Passage:
Complete Memory Hierarchy and Components
Memory Hierarchy Overview
The memory system is organized as a hierarchy from fastest/smallest to slowest/largest:
CPU Registers (Hardware) ←── Fastest, Smallest
↓
L1 Cache (Hardware)
↓
L2 Cache (Hardware)
↓
L3 Cache (Hardware)
↓
TLB (Hardware)
↓
Main Memory/RAM (Hardware)
↓
Page Cache (Software in RAM)
↓
Swap Space (Software on Disk)
↓
Disk Storage (Hardware) ←── Slowest, Largest
Physical Components (Hardware)
1. CPU Registers
Location: Inside CPU die
Size: 64-bit × ~16 general purpose registers
Speed: 1 CPU cycle (~0.3ns at 3GHz)
Purpose: Hold currently executing instruction operands
Example:
RAX = 0x7f0000001000 (virtual address)
RBX = 0x12345678 (data value)
2. CPU Caches (L1, L2, L3)
L1 Cache:
├── Size: 32KB instruction + 32KB data per core
├── Speed: 2-4 CPU cycles (~1ns)
├── Location: Inside each CPU core
└── Purpose: Cache recently used instructions/data
L2 Cache:
├── Size: 256KB-512KB per core
├── Speed: 10-20 CPU cycles (~5ns)
├── Location: Inside CPU, per core or shared
└── Purpose: Backup for L1 cache misses
L3 Cache:
├── Size: 8MB-32MB shared
├── Speed: 30-40 CPU cycles (~10ns)
├── Location: Inside CPU, shared among cores
└── Purpose: Last level before main memory
3. Translation Lookaside Buffer (TLB)
TLB (Hardware):
├── Size: 64-1024 entries
├── Speed: 1-2 CPU cycles
├── Location: Inside CPU (part of MMU)
├── Purpose: Cache virtual → physical address translations
└── Structure: [Virtual Page → Physical Frame + Permissions]
Example TLB Entry:
Virtual Page: 0x7f0000001000 → Physical Frame: 0x12345000 + RWX
4. Main Memory (RAM)
DDR4/DDR5 DRAM:
├── Size: 8GB-128GB typical
├── Speed: 100-300 CPU cycles (~50-100ns)
├── Location: DIMM slots on motherboard
├── Purpose: Primary working storage
└── Organization: Banks, Rows, Columns
Physical addressing:
[Channel][DIMM][Rank][Bank][Row][Column]
5. Storage Devices
NVMe SSD:
├── Size: 512GB-8TB typical
├── Speed: 300,000+ CPU cycles (~100μs)

Recorded data:
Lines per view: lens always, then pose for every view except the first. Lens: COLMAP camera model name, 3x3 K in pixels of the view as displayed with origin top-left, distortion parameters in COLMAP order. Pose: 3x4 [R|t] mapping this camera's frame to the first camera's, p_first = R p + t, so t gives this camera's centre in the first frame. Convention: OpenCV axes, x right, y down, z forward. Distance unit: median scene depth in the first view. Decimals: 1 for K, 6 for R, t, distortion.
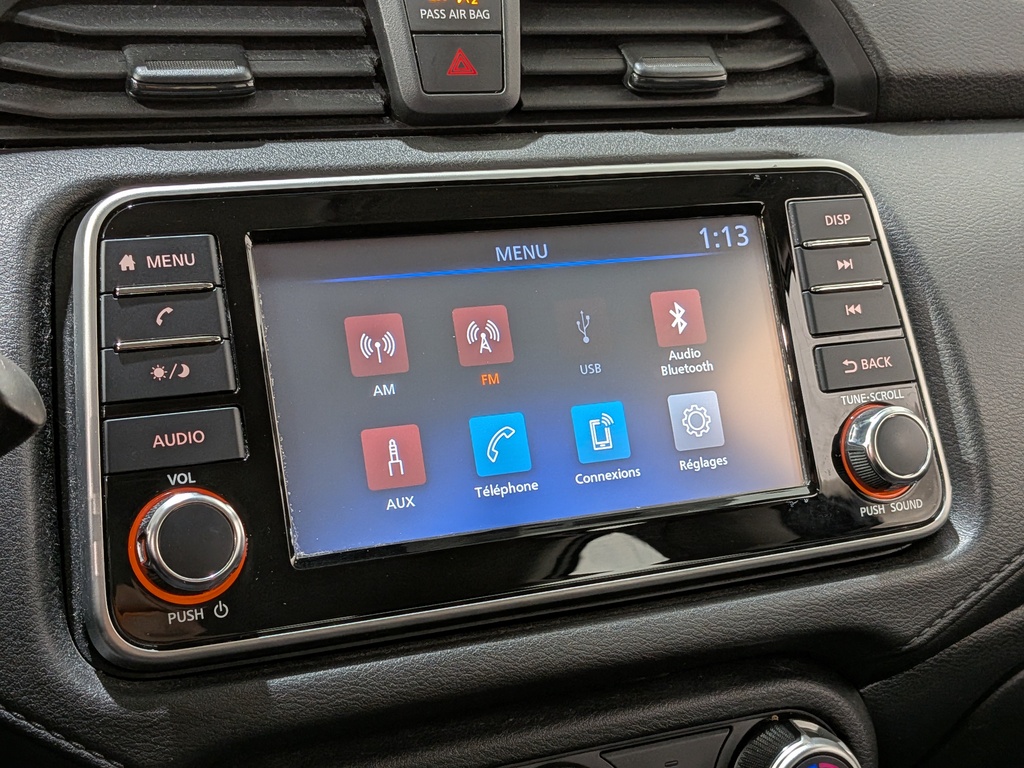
lens RADIAL K [[1513.5, 0, 516.0], [0, 1513.5, 409.9], [0, 0, 1]] dist [0.070164, 0.000000]
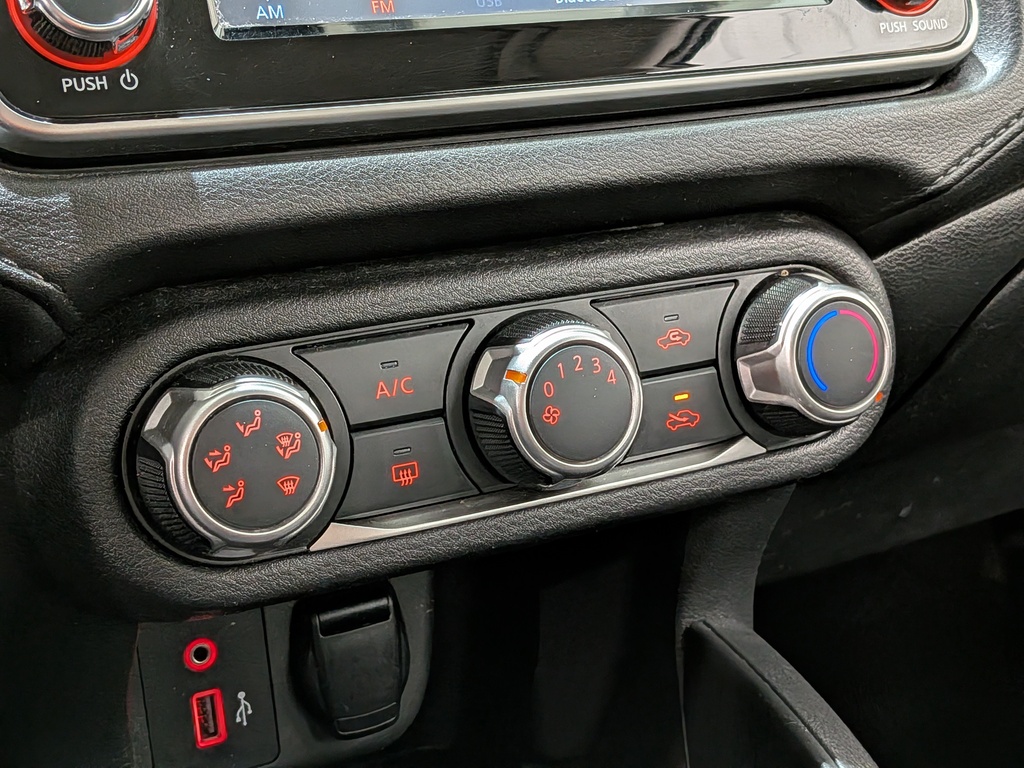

Problem description: From the memory hierarchy text above, transcribe the part that opens with the words containing "2. CPU Caches" and closes with "CPU cycles (~10ns)".

Task result:
2. CPU Caches (L1, L2, L3)
L1 Cache:
├── Size: 32KB instruction + 32KB data per core
├── Speed: 2-4 CPU cycles (~1ns)
├── Location: Inside each CPU core
└── Purpose: Cache recently used instructions/data
L2 Cache:
├── Size: 256KB-512KB per core
├── Speed: 10-20 CPU cycles (~5ns)
├── Location: Inside CPU, per core or shared
└── Purpose: Backup for L1 cache misses
L3 Cache:
├── Size: 8MB-32MB shared
├── Speed: 30-40 CPU cycles (~10ns)